During the course of any given week, I encounter numerous volunteers at the Town programs in which my two sons participate. Sometimes, work schedule permitting, I am even one of those volunteers. Given current budget constraints, volunteers are needed to keep some municipal programs operating. As with private employers, however, sometimes a “public” volunteer is really an employee. Towns and Villages need to be careful to avoid adverse findings by the Federal and New York State Departments of Labor.

The Federal Fair Labor Standards Act (“FLSA”) requires both public and private entity employees to be paid minimum and overtime wages. The question of who qualifies as an “employee” under the FLSA is not as simple as you would expect. For public agencies, the State, and its subdivisions, there is an express exception in the FLSA to allow volunteer to perform public services without entitlement to wages. A public “volunteer” includes people who: (1) perform services for “civic, charitable, or humanitarian reasons, without promise, expectation or receipt of compensation;” (2) are not already providing similar services as an employee of the same public entity; (3) are not promised and do not expect to receive compensation; and (4) perform work without direct or indirect pressure or coercion. Additionally, a municipality may pay “expenses, reasonable benefits, or nominal fees” to a volunteer without risking the creation of an employment situation.

The determination as to whether a person is a volunteer under the FLSA is very fact specific and the totality of the circumstances will be closely examined. On June 18, 2014, the Second Circuit Court of Appeals addressed the issue for the first time, in Brown v. New York City Department of Education, finding that a young man who provided needed services for  40 hours a week over three years at a New York City high school was a public volunteer under the FLSA and not entitled to wages. Brown had begun “working” at the school to help his brother, who was an employee, because he was unable to find employment and wanted to build his resume, become a better person, and help students. He was, apparently, a very good worker, and both the school principal and his brother gave him token amounts of money, bought him lunch, and paid for his Metro Card over the years. He repeatedly requested a paid position, and was told that he did not have sufficient higher education to qualify for a paid position and that there was no money in the budget for another position. He was asked not to return to the school after a female student lodged a complaint against him (the specifics of which were not provided by the Court). Upon his “termination,” he sued for back wages.

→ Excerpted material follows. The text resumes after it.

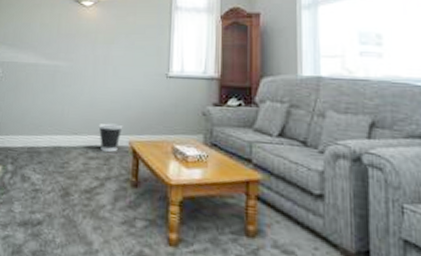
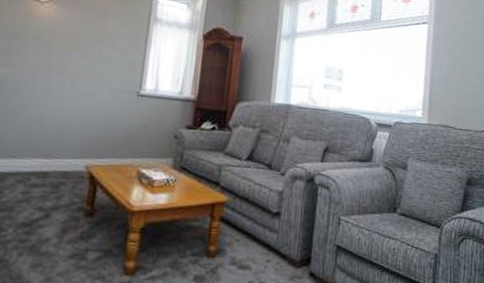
wastebasket: present [98,123,123,152] -> none [47,144,80,178]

In affirming the District Court’s dismissal of his action, the Second Circuit held that:

  1. A person does not have to be solely motivated by civic, charitable, or humanitarian purposes to be considered a public volunteer (to build one’s resume is an acceptable purpose);
  2. Whether or not a person expected compensation for their work is subject to an objective reasonableness standard; and
  3. The court should look at the “economic realities” and other relevant factors of the situation to determine whether compensation could have been expected.

The Second Circuit Court acknowledged that the public volunteer exception is unique, and specifically noted that private sector employers have a more difficult time establishing that a volunteer is not an employee entitled to wages.

It is important that the FLSA not be construed in such a way so as to discourage volunteerism, and public agencies and municipalities should not be discouraged from accepting help from volunteers. The Second Circuit decision in Brown certainly encourages public entities and municipalities to accept volunteers without threat of liability for wages.